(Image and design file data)
_____

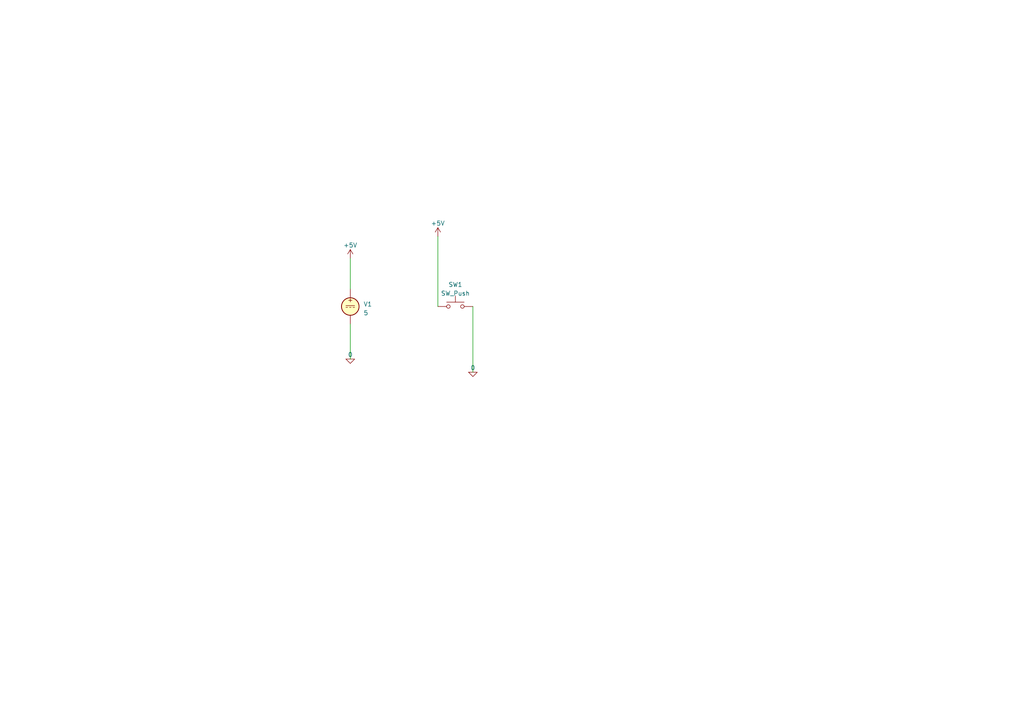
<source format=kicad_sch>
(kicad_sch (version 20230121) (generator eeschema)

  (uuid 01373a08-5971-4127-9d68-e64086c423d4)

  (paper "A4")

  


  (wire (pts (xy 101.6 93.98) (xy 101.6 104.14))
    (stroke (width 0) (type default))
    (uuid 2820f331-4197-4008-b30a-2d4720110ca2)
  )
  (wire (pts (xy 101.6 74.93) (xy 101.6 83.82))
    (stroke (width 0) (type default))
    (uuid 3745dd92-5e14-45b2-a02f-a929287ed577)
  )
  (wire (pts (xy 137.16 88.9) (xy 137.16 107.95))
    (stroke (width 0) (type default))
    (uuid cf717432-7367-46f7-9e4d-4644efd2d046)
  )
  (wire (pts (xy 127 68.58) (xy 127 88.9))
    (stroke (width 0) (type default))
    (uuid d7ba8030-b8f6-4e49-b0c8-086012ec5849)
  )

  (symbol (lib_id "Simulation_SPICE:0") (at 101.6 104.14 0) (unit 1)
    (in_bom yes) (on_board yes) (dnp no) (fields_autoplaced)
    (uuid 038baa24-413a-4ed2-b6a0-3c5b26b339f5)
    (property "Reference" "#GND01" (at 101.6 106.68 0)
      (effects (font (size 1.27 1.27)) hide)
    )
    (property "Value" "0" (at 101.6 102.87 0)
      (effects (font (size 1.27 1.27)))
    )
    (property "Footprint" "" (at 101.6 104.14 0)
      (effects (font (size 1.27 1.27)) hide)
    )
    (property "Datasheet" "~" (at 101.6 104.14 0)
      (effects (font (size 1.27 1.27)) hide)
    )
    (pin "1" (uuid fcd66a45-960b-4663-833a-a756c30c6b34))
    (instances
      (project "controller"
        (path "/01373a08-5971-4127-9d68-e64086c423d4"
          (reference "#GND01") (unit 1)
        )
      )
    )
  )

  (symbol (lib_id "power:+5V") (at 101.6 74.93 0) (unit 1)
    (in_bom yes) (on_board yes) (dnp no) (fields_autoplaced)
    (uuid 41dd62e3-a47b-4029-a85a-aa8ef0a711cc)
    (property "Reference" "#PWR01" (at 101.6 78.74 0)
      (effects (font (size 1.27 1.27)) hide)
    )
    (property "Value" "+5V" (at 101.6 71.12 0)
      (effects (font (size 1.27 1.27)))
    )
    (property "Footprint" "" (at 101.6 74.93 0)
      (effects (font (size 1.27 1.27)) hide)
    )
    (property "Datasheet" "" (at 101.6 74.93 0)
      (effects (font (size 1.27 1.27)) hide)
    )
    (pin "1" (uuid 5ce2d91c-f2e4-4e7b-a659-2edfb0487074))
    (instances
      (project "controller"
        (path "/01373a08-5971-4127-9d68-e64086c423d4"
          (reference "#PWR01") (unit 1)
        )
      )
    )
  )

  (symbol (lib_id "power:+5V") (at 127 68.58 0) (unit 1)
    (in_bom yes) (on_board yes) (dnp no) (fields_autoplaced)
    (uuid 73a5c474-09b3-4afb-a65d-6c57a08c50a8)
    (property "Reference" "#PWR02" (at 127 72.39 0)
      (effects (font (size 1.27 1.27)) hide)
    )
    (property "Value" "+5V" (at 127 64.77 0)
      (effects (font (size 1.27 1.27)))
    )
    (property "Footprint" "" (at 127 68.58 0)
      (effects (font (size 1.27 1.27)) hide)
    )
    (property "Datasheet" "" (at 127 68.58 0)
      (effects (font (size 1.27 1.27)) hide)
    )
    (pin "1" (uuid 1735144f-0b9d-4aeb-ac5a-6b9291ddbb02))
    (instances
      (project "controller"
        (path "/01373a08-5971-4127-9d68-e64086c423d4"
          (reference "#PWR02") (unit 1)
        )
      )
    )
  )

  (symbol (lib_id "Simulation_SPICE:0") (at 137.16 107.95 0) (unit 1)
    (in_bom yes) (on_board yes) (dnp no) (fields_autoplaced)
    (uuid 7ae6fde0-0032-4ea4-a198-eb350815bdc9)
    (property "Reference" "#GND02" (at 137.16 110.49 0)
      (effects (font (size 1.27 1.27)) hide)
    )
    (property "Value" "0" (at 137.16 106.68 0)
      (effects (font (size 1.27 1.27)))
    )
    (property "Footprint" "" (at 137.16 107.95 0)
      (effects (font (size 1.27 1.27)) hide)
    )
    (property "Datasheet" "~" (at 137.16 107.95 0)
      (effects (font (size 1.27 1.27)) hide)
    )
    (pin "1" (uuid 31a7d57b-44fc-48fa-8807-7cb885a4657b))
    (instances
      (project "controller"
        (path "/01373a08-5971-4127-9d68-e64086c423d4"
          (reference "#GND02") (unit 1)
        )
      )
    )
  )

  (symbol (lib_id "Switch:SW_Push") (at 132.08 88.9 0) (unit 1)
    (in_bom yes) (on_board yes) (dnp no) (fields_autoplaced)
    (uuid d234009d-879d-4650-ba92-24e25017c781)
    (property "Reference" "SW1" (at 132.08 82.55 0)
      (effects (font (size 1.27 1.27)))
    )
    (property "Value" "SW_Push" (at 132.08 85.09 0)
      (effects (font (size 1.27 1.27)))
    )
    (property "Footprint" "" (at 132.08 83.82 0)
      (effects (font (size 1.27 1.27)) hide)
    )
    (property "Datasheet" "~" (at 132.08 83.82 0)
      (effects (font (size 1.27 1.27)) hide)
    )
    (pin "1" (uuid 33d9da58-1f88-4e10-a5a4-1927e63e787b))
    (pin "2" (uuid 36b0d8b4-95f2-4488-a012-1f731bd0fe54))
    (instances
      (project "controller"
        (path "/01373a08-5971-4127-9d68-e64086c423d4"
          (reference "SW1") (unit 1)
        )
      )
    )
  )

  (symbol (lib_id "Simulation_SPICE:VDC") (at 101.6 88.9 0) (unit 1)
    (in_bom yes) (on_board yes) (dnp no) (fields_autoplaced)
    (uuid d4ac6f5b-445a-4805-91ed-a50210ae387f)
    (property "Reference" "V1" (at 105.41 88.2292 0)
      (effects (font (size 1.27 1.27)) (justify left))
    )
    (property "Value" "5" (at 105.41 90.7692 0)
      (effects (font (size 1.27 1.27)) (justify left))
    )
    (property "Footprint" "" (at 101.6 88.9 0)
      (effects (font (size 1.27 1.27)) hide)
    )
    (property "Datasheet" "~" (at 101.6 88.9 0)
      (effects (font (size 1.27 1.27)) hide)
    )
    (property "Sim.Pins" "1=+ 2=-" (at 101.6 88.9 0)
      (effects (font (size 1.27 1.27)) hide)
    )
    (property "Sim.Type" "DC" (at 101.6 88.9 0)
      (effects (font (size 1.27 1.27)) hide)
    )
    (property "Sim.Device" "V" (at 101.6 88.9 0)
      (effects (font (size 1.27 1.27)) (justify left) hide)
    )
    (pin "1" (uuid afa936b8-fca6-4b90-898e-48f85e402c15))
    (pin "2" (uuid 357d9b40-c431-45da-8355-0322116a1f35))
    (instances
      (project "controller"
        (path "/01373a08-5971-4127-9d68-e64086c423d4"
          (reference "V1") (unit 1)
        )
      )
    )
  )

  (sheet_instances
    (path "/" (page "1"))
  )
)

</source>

_____

*Brief*. All of the data gets printed again exactly; the pictures do not.

*Answer to this exercise*.
<source format=kicad_sch>
(kicad_sch (version 20230121) (generator eeschema)

  (uuid 01373a08-5971-4127-9d68-e64086c423d4)

  (paper "A4")

  


  (wire (pts (xy 101.6 93.98) (xy 101.6 104.14))
    (stroke (width 0) (type default))
    (uuid 2820f331-4197-4008-b30a-2d4720110ca2)
  )
  (wire (pts (xy 101.6 74.93) (xy 101.6 83.82))
    (stroke (width 0) (type default))
    (uuid 3745dd92-5e14-45b2-a02f-a929287ed577)
  )
  (wire (pts (xy 137.16 88.9) (xy 137.16 107.95))
    (stroke (width 0) (type default))
    (uuid cf717432-7367-46f7-9e4d-4644efd2d046)
  )
  (wire (pts (xy 127 68.58) (xy 127 88.9))
    (stroke (width 0) (type default))
    (uuid d7ba8030-b8f6-4e49-b0c8-086012ec5849)
  )

  (symbol (lib_id "Simulation_SPICE:0") (at 101.6 104.14 0) (unit 1)
    (in_bom yes) (on_board yes) (dnp no) (fields_autoplaced)
    (uuid 038baa24-413a-4ed2-b6a0-3c5b26b339f5)
    (property "Reference" "#GND01" (at 101.6 106.68 0)
      (effects (font (size 1.27 1.27)) hide)
    )
    (property "Value" "0" (at 101.6 102.87 0)
      (effects (font (size 1.27 1.27)))
    )
    (property "Footprint" "" (at 101.6 104.14 0)
      (effects (font (size 1.27 1.27)) hide)
    )
    (property "Datasheet" "~" (at 101.6 104.14 0)
      (effects (font (size 1.27 1.27)) hide)
    )
    (pin "1" (uuid fcd66a45-960b-4663-833a-a756c30c6b34))
    (instances
      (project "controller"
        (path "/01373a08-5971-4127-9d68-e64086c423d4"
          (reference "#GND01") (unit 1)
        )
      )
    )
  )

  (symbol (lib_id "power:+5V") (at 101.6 74.93 0) (unit 1)
    (in_bom yes) (on_board yes) (dnp no) (fields_autoplaced)
    (uuid 41dd62e3-a47b-4029-a85a-aa8ef0a711cc)
    (property "Reference" "#PWR01" (at 101.6 78.74 0)
      (effects (font (size 1.27 1.27)) hide)
    )
    (property "Value" "+5V" (at 101.6 71.12 0)
      (effects (font (size 1.27 1.27)))
    )
    (property "Footprint" "" (at 101.6 74.93 0)
      (effects (font (size 1.27 1.27)) hide)
    )
    (property "Datasheet" "" (at 101.6 74.93 0)
      (effects (font (size 1.27 1.27)) hide)
    )
    (pin "1" (uuid 5ce2d91c-f2e4-4e7b-a659-2edfb0487074))
    (instances
      (project "controller"
        (path "/01373a08-5971-4127-9d68-e64086c423d4"
          (reference "#PWR01") (unit 1)
        )
      )
    )
  )

  (symbol (lib_id "power:+5V") (at 127 68.58 0) (unit 1)
    (in_bom yes) (on_board yes) (dnp no) (fields_autoplaced)
    (uuid 73a5c474-09b3-4afb-a65d-6c57a08c50a8)
    (property "Reference" "#PWR02" (at 127 72.39 0)
      (effects (font (size 1.27 1.27)) hide)
    )
    (property "Value" "+5V" (at 127 64.77 0)
      (effects (font (size 1.27 1.27)))
    )
    (property "Footprint" "" (at 127 68.58 0)
      (effects (font (size 1.27 1.27)) hide)
    )
    (property "Datasheet" "" (at 127 68.58 0)
      (effects (font (size 1.27 1.27)) hide)
    )
    (pin "1" (uuid 1735144f-0b9d-4aeb-ac5a-6b9291ddbb02))
    (instances
      (project "controller"
        (path "/01373a08-5971-4127-9d68-e64086c423d4"
          (reference "#PWR02") (unit 1)
        )
      )
    )
  )

  (symbol (lib_id "Simulation_SPICE:0") (at 137.16 107.95 0) (unit 1)
    (in_bom yes) (on_board yes) (dnp no) (fields_autoplaced)
    (uuid 7ae6fde0-0032-4ea4-a198-eb350815bdc9)
    (property "Reference" "#GND02" (at 137.16 110.49 0)
      (effects (font (size 1.27 1.27)) hide)
    )
    (property "Value" "0" (at 137.16 106.68 0)
      (effects (font (size 1.27 1.27)))
    )
    (property "Footprint" "" (at 137.16 107.95 0)
      (effects (font (size 1.27 1.27)) hide)
    )
    (property "Datasheet" "~" (at 137.16 107.95 0)
      (effects (font (size 1.27 1.27)) hide)
    )
    (pin "1" (uuid 31a7d57b-44fc-48fa-8807-7cb885a4657b))
    (instances
      (project "controller"
        (path "/01373a08-5971-4127-9d68-e64086c423d4"
          (reference "#GND02") (unit 1)
        )
      )
    )
  )

  (symbol (lib_id "Switch:SW_Push") (at 132.08 88.9 0) (unit 1)
    (in_bom yes) (on_board yes) (dnp no) (fields_autoplaced)
    (uuid d234009d-879d-4650-ba92-24e25017c781)
    (property "Reference" "SW1" (at 132.08 82.55 0)
      (effects (font (size 1.27 1.27)))
    )
    (property "Value" "SW_Push" (at 132.08 85.09 0)
      (effects (font (size 1.27 1.27)))
    )
    (property "Footprint" "" (at 132.08 83.82 0)
      (effects (font (size 1.27 1.27)) hide)
    )
    (property "Datasheet" "~" (at 132.08 83.82 0)
      (effects (font (size 1.27 1.27)) hide)
    )
    (pin "1" (uuid 33d9da58-1f88-4e10-a5a4-1927e63e787b))
    (pin "2" (uuid 36b0d8b4-95f2-4488-a012-1f731bd0fe54))
    (instances
      (project "controller"
        (path "/01373a08-5971-4127-9d68-e64086c423d4"
          (reference "SW1") (unit 1)
        )
      )
    )
  )

  (symbol (lib_id "Simulation_SPICE:VDC") (at 101.6 88.9 0) (unit 1)
    (in_bom yes) (on_board yes) (dnp no) (fields_autoplaced)
    (uuid d4ac6f5b-445a-4805-91ed-a50210ae387f)
    (property "Reference" "V1" (at 105.41 88.2292 0)
      (effects (font (size 1.27 1.27)) (justify left))
    )
    (property "Value" "5" (at 105.41 90.7692 0)
      (effects (font (size 1.27 1.27)) (justify left))
    )
    (property "Footprint" "" (at 101.6 88.9 0)
      (effects (font (size 1.27 1.27)) hide)
    )
    (property "Datasheet" "~" (at 101.6 88.9 0)
      (effects (font (size 1.27 1.27)) hide)
    )
    (property "Sim.Pins" "1=+ 2=-" (at 101.6 88.9 0)
      (effects (font (size 1.27 1.27)) hide)
    )
    (property "Sim.Type" "DC" (at 101.6 88.9 0)
      (effects (font (size 1.27 1.27)) hide)
    )
    (property "Sim.Device" "V" (at 101.6 88.9 0)
      (effects (font (size 1.27 1.27)) (justify left) hide)
    )
    (pin "1" (uuid afa936b8-fca6-4b90-898e-48f85e402c15))
    (pin "2" (uuid 357d9b40-c431-45da-8355-0322116a1f35))
    (instances
      (project "controller"
        (path "/01373a08-5971-4127-9d68-e64086c423d4"
          (reference "V1") (unit 1)
        )
      )
    )
  )

  (sheet_instances
    (path "/" (page "1"))
  )
)

</source>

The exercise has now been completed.